In general, a change in the fluorescence emission of a FG is a consequence of changes in molecular structure, conformation or the aggregation state of the guest. Loading of an FG into a porous assembly such as the Q[n]-based porous supramolecular assemblies could alter its conformation or aggregation state, resulting in enhancement or quenching of guest fluorescence. Thus, we loaded A with FG to yield novel luminescent materials. Most of the resulting solid FG@A systems responded to common VOCs, suggesting that the adsorbed VOCs influence the molecular structure, conformation, aggregation state or charge distribution of the loaded FG through intermolecular interactions between the loaded FG, the adsorbed VOC and Q[8] molecules in the assembly A. When the adsorbed VOCs were removed, the fluorescence of solid FG@A was recovered.
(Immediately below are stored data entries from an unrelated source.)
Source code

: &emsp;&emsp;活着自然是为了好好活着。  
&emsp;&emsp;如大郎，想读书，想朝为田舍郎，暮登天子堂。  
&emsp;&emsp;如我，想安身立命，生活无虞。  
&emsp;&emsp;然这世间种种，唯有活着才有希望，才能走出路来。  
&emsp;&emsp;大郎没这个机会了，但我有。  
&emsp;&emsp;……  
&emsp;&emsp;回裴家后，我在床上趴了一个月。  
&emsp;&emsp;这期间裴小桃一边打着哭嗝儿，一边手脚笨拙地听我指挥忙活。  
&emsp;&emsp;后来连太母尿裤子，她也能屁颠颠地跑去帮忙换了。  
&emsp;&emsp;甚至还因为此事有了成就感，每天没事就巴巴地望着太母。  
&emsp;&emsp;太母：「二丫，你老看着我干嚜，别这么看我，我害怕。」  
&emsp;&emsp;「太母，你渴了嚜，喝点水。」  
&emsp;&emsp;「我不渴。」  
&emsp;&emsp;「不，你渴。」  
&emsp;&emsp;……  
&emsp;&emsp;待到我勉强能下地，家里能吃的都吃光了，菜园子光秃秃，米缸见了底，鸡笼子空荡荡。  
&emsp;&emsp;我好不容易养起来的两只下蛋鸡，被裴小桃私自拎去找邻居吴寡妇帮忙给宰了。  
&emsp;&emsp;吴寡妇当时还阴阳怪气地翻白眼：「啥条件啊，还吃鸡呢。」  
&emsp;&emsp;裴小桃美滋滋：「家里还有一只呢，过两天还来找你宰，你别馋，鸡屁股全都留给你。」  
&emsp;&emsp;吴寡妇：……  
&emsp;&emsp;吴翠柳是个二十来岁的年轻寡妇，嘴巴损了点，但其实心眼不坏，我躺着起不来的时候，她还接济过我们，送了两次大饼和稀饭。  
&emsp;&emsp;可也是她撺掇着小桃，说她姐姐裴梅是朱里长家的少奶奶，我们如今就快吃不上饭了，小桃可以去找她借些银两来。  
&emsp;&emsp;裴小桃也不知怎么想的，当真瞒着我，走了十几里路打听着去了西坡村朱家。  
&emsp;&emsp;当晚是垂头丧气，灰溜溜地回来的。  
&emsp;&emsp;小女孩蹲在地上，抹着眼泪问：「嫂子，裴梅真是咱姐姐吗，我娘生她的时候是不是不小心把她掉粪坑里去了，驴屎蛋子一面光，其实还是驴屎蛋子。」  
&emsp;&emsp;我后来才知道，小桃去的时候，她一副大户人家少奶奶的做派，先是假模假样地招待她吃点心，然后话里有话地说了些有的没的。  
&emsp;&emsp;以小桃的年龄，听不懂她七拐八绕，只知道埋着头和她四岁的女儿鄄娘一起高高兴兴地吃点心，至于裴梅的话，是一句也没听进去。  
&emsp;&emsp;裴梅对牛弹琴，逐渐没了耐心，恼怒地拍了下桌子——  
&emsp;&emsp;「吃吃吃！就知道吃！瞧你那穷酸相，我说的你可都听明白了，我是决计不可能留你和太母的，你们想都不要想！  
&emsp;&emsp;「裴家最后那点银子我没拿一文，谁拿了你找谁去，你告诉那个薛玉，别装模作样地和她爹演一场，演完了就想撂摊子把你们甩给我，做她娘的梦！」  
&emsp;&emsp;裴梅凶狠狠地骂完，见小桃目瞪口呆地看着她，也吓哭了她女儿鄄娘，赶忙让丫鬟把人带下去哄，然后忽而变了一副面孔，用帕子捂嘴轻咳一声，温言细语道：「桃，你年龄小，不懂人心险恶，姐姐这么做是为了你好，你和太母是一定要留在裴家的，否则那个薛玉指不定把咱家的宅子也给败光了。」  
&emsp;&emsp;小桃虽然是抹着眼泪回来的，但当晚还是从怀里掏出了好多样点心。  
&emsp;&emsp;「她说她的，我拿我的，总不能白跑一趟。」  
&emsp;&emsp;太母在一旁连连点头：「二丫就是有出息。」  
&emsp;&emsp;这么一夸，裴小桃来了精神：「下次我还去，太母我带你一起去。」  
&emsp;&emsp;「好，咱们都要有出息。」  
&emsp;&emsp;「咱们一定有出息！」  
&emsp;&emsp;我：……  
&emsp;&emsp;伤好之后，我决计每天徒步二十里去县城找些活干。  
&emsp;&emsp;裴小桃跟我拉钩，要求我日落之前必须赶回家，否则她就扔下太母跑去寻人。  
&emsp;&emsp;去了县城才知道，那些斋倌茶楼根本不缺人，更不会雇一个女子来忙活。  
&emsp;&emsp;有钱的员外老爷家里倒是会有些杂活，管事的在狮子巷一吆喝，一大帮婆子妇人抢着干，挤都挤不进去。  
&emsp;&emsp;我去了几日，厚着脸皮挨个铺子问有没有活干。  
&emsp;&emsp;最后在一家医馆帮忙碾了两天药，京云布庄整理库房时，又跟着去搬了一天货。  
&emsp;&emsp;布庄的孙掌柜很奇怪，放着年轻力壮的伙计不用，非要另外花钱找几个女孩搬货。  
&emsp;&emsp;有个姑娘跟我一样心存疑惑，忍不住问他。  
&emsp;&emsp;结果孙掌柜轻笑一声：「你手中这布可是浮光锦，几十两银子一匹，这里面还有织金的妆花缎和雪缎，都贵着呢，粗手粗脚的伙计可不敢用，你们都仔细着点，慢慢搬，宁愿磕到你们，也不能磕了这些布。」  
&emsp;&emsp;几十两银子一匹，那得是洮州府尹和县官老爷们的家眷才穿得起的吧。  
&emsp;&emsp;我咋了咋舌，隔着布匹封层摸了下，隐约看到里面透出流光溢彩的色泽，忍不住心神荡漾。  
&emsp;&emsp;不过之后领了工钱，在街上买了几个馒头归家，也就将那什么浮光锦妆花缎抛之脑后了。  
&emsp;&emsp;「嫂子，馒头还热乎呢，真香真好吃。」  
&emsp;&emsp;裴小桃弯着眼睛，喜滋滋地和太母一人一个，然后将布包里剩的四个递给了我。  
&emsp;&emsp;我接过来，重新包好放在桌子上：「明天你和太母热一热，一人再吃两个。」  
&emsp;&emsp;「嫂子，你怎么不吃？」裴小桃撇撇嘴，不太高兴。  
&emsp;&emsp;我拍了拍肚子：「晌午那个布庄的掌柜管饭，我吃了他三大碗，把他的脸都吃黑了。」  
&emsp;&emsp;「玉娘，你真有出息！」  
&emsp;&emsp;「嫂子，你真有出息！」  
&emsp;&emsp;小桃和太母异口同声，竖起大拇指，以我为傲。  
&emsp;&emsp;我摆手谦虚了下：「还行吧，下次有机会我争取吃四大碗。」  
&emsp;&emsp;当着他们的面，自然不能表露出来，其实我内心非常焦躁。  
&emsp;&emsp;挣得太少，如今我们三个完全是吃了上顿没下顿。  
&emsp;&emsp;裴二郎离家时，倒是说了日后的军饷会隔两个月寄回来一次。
Analysis of the lifetime of the adsorption capacity or fluorescence emission revealed that the FG8 or FG14@A/VOC systems exhibited reversible adsorption and were relatively stable (Figures S24 and S25 in the Supporting Information). Comparison of the fluorescence changes among selected FG@A systems following adsorption and desorption of selected volatile compounds was performed (Figure S26 in the Supporting Information), but more detailed structural information is needed to elucidate the detailed mechanism, and we are currently attempting to prepare single crystals of FG@A systems.

Out of curiosity, we investigated the adsorption of a neat FG for the volatile compounds, and the results were negative as expected (Figure S27 in the Supporting Information). Thus, the volatile compounds were unable to induce an obvious fluorescence change in the selected FGs.